Rewrite every row below with "elevation" changed to "altitude" and everything else left as it is. Leave out the pictures.

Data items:
******************************

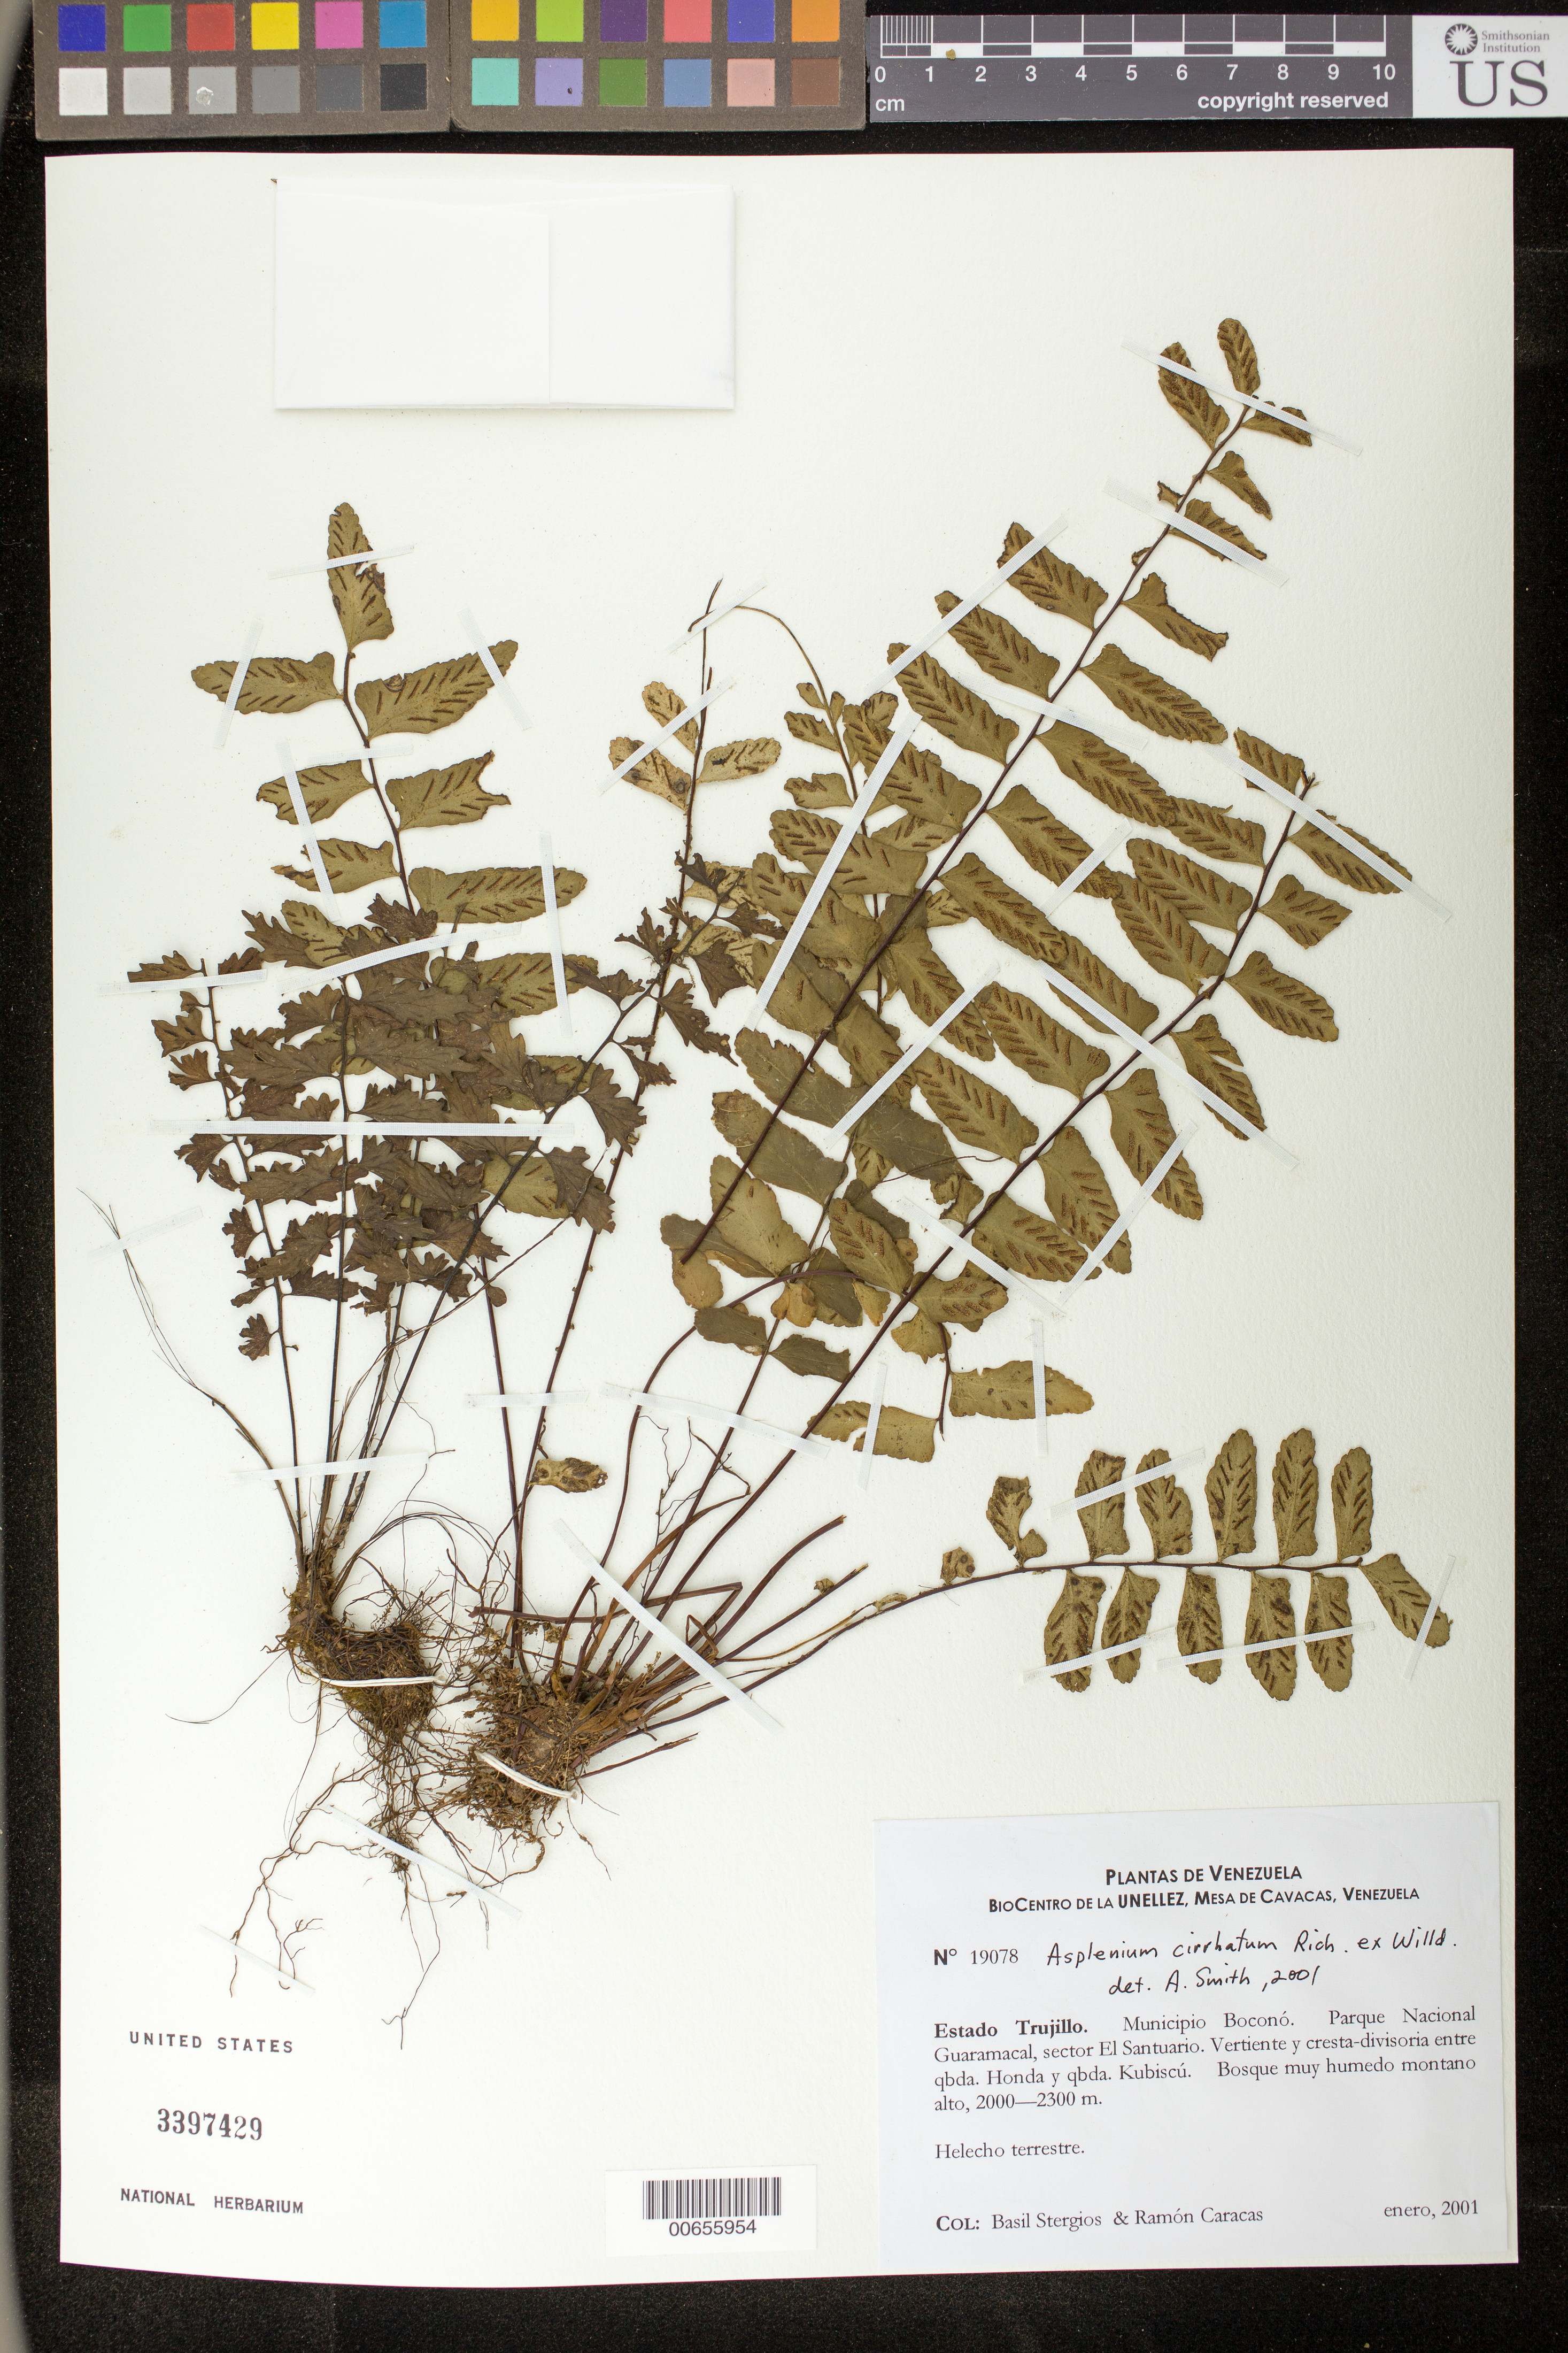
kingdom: Plantae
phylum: Tracheophyta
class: Polypodiopsida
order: Polypodiales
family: Aspleniaceae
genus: Asplenium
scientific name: Asplenium cirrhatum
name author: Rich. ex Willd.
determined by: Smith, Alan R., (UC)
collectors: B. G. Stergios & R. Caracas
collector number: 19078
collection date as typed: Jan 2001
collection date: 2001-01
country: Venezuela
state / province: Trujillo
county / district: Boconó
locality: Parque Nacional Guaramacal, sector El Santuario, vertiente y cresta-divisoria entre Quebrada Honda y Quebrada Kubiscú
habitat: Bosque muy húmedo montano alto.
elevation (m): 2000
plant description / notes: NY, PORT, UC, US, VEN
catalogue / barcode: US 3397429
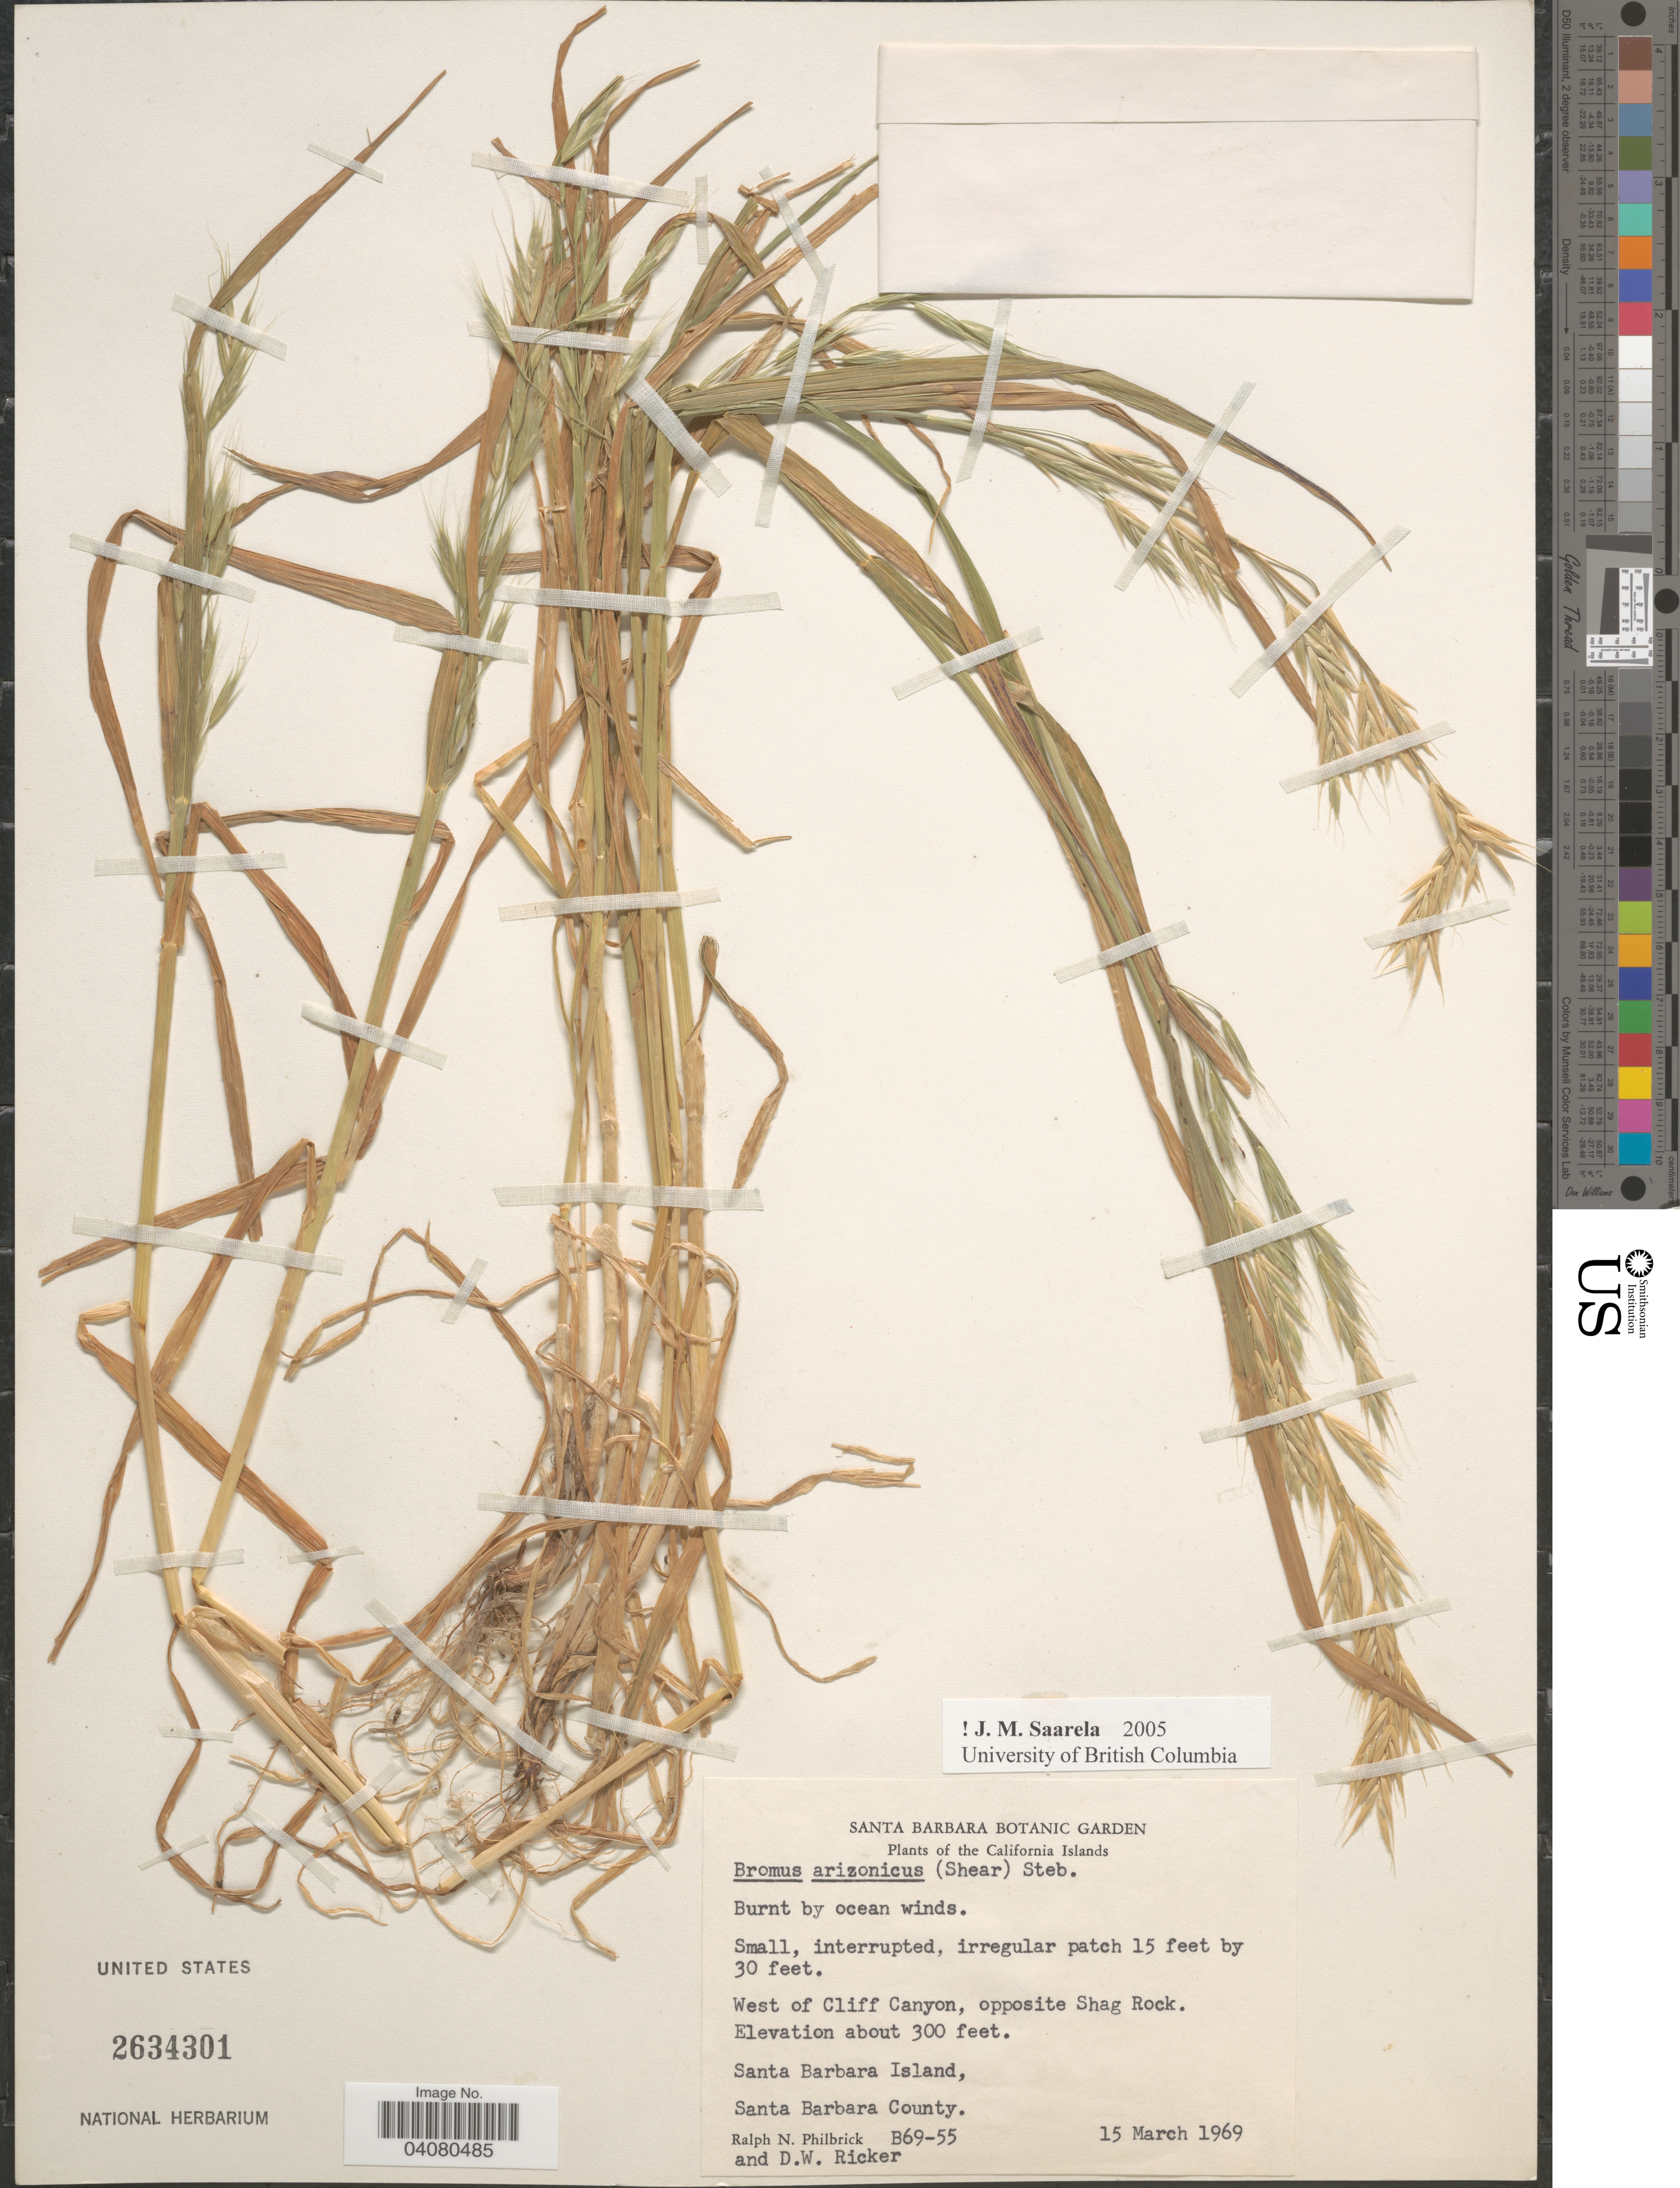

******************************

▸ EXPECTED ANSWER
kingdom: Plantae
phylum: Tracheophyta
class: Polypodiopsida
order: Polypodiales
family: Aspleniaceae
genus: Asplenium
scientific name: Asplenium cirrhatum
name author: Rich. ex Willd.
determined by: Smith, Alan R., (UC)
collectors: B. G. Stergios & R. Caracas
collector number: 19078
collection date as typed: Jan 2001
collection date: 2001-01
country: Venezuela
state / province: Trujillo
county / district: Boconó
locality: Parque Nacional Guaramacal, sector El Santuario, vertiente y cresta-divisoria entre Quebrada Honda y Quebrada Kubiscú
habitat: Bosque muy húmedo montano alto.
altitude (m): 2000
plant description / notes: NY, PORT, UC, US, VEN
catalogue / barcode: US 3397429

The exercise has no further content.